General information
- Type: Roziere type hot-air / helium balloon
- Manufacturer: Mark Semich
- Owners: Rodney Anderson
- Registration: N2079
- Flights: 1
- Total hours: 30
- Total distance: ca 500 mi (800 km; 430 nmi)

History
- Manufactured: 1970
- Last flight: September 20, 1970
- Fate: Crashed / force-landed in the Atlantic, killing all aboard and leaving little identifiable wreckage behind.

= Free Life (balloon) =

Balloon crashed into Atlantic Ocean

Free Life was the name of the Rozière balloon (registration N2079) that made the fourth attempt at crossing the Atlantic Ocean. The balloon was launched from East Hampton, New York on September 20, 1970, piloted by Malcolm Brighton, with Rodney Anderson and Pamela Brown on board.

==Background==
The adventure was conceived by Rodney Anderson and his wife, Pamela Brown. Pamela Brown was the actress daughter of Kentucky politician and attorney John Y. Brown Sr. and the sister of Kentucky Fried Chicken entrepreneur and future Kentucky Governor John Y. Brown Jr. At age 28, she and her 32-year-old husband, commodities broker Rod Anderson, hoped to break records with the first staffed balloon flight across the Atlantic. The couple planned to recoup the cost of the venture by writing a book about their experience. When Jim Contos, the pilot whom they had been counting on for the flight withdrew close to the time of departure, the Andersons hired Englishman Malcolm Brighton, 32, whose ascent in the Free Life was to be his 100th – and his last. Brighton had built several balloons and became the main builder for the Bristol Belle, the name given to the first modern hot air balloon in Europe.

==The balloon==
The Free Life attempt was the first use of a Rozière style balloon for an Atlantic attempt, built by Mark Semich, using a combination of helium and hot air. Below the spherical helium gas cell is a conical sleeve where air can be heated by burners in the same way as a normal hot air balloon. By varying the hot air temperature, altitude can be maintained without having to release helium or to drop ballast. The burners are principally used to compensate for the lack of solar heating at night.

==Voyage==
After four years of planning and postponements, Brighton still had reservations about the balloon and in an interview, in which Brighton was asked what he thought of Free Life, he said

"I think I could have done better."
— Malcolm Brighton, The Free Life: The Spirit of Courage, Folly and Obsession
 Experienced balloonists, to whom Brighton had confided his plans to pilot Free Life, advised against it.
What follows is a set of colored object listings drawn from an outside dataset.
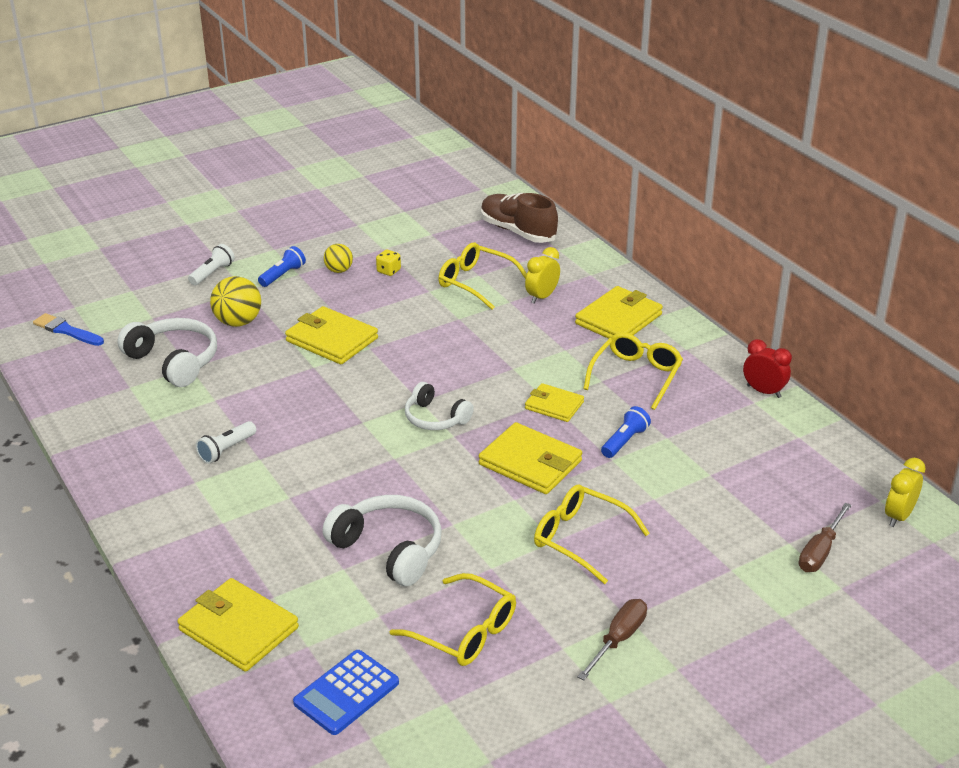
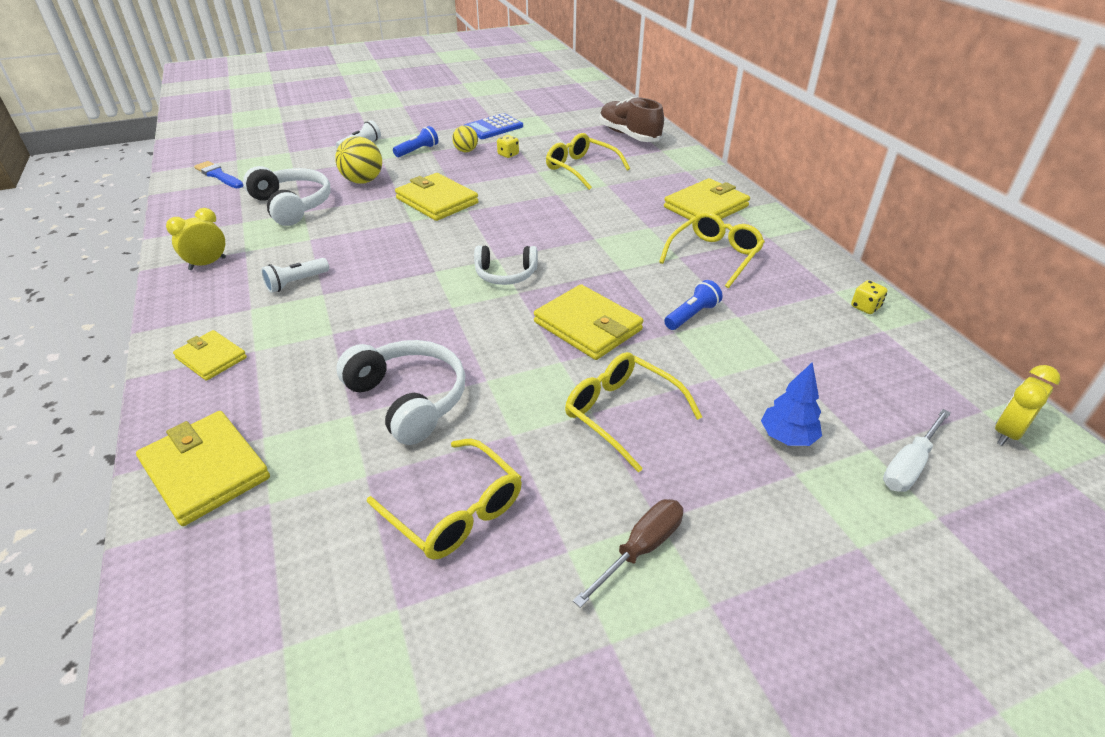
camera: 10 degrees right, 5 degrees up
(346, 693) = (283, 574): blue calculator -> blue calculator (493, 127)
(435, 418) = (505, 274): white headphones -> white headphones turned 45 degrees counterclockwise
(542, 297) = (637, 184): yellow clock -> yellow clock (207, 264)
(554, 405) = (626, 274): yellow wallet -> yellow wallet (211, 358)
(722, 541) = (787, 437): none -> blue tree
(763, 391) = (846, 282): red clock -> none
(782, 415) = (865, 307): none -> yellow dice
(820, 552) = (909, 465): brown screwdriver -> white screwdriver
Despite this, the balloon was launched from George Sid Miller's pasture on Fireplace Road in Springs, New York, on September 20, 1970. The weather was perfect; families picnicked and partied; the giant yellow, white and orange balloon, seven stories tall, was spectacular; spirits were high, and the 1,500 well-wishers seemed to share a sense of participating in something extraordinary, cheering their ascent.

Disaster struck 30 hours after launch. A hot-air mechanism designed to maintain the balloon's altitude at night failed on the second day of the flight. When the balloon encountered a high-altitude cold front and a severe rainstorm, they were forced to ditch in the Atlantic that night, about 600 miles southeast of Newfoundland. On September 21 came the last message from the Free Life. "We are ditching," it said. "We request search and rescue." The balloon went down in stormy seas off Newfoundland. Three Coast Guard cutters, a Royal Canadian Air Force aircraft and six United States Air Force and United States Coast Guard aircraft scoured the area for 14 days. A few items from the balloon gondola were spotted, but the rescue effort was unsuccessful.
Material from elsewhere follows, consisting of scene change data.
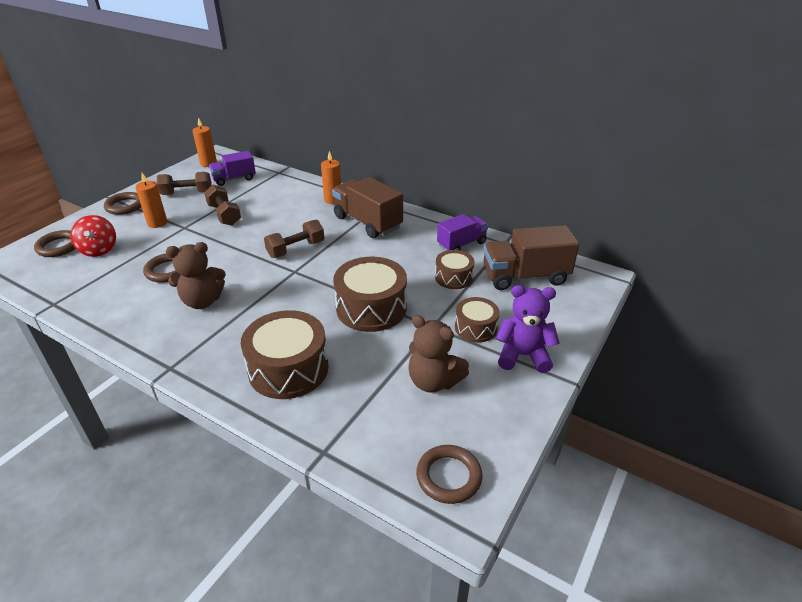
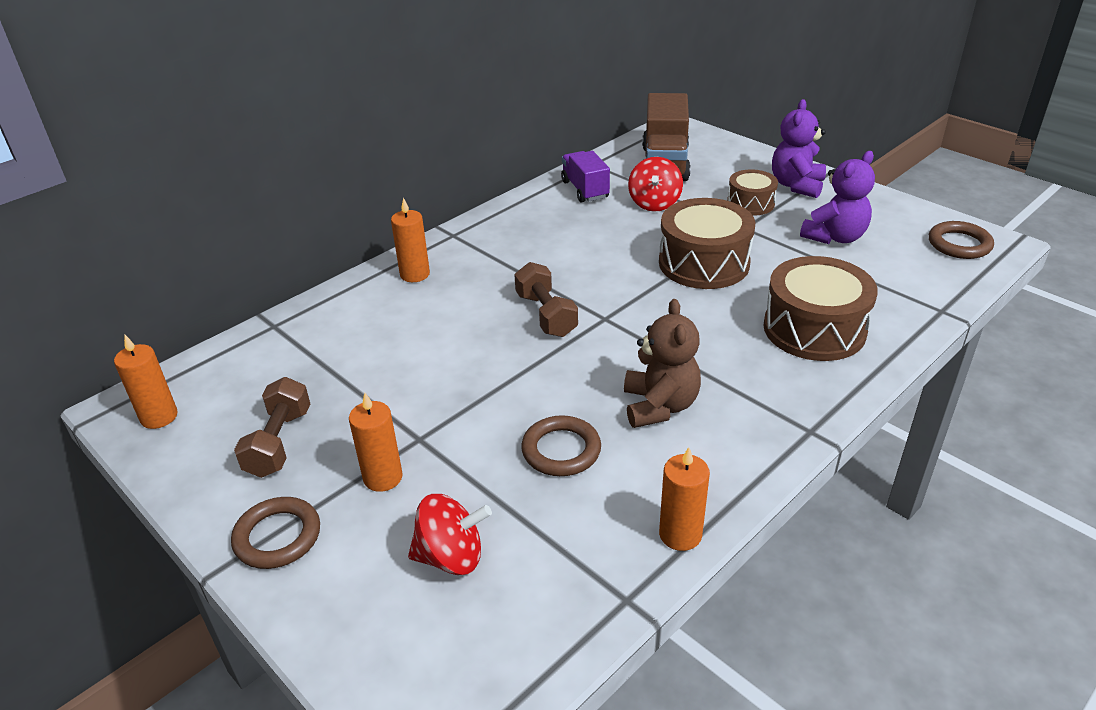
camera: 75 degrees left, 0 degrees up
(59, 246) = (408, 631): brown ring -> none
(92, 318) = (680, 534): none -> orange candle
(224, 215) = (399, 389): brown dumbbell -> none
(234, 179) = (261, 379): purple truck -> none
(367, 222) = (499, 250): brown truck -> none
(433, 381) = (835, 237): brown teddy bear -> purple teddy bear
(453, 277) = (654, 203): brown drum -> red spinning top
Up to August 1978, 10 subsequent transatlantic balloon crossing attempts were made: In February 1974, while making one such attempt, Colonel Thomas Leigh Gatch, Jr. USAR also disappeared in his Light Heart superpressure balloon. Finally, on August 17, 1978, three Americans - Ben Abruzzo, Maxie Anderson, and Larry Newman crossed the Atlantic by balloon, in the Double Eagle II.

==Tributes==
In October 1972 Pamela Brown was memorialized with the opening of the Pamela Brown Auditorium, the first and largest theater in the newly built Actors Theatre of Louisville complex.

A book commemorating the attempt was published in 1994 by writer and balloonist Anthony Smith. Entitled The Free Life: The Spirit of Courage, Folly and Obsession, the book was awarded the W.W. Norton & Co. thirteenth Annual Editors' Book Award. Smith was not present at the launch of the balloon in 1970, but he had taught Brighton to fly, and he had flown with him more frequently than anyone else.

A fictional short story describing the balloon was published in the 2023 issue of Spirit Lake Review by Robert Johnson.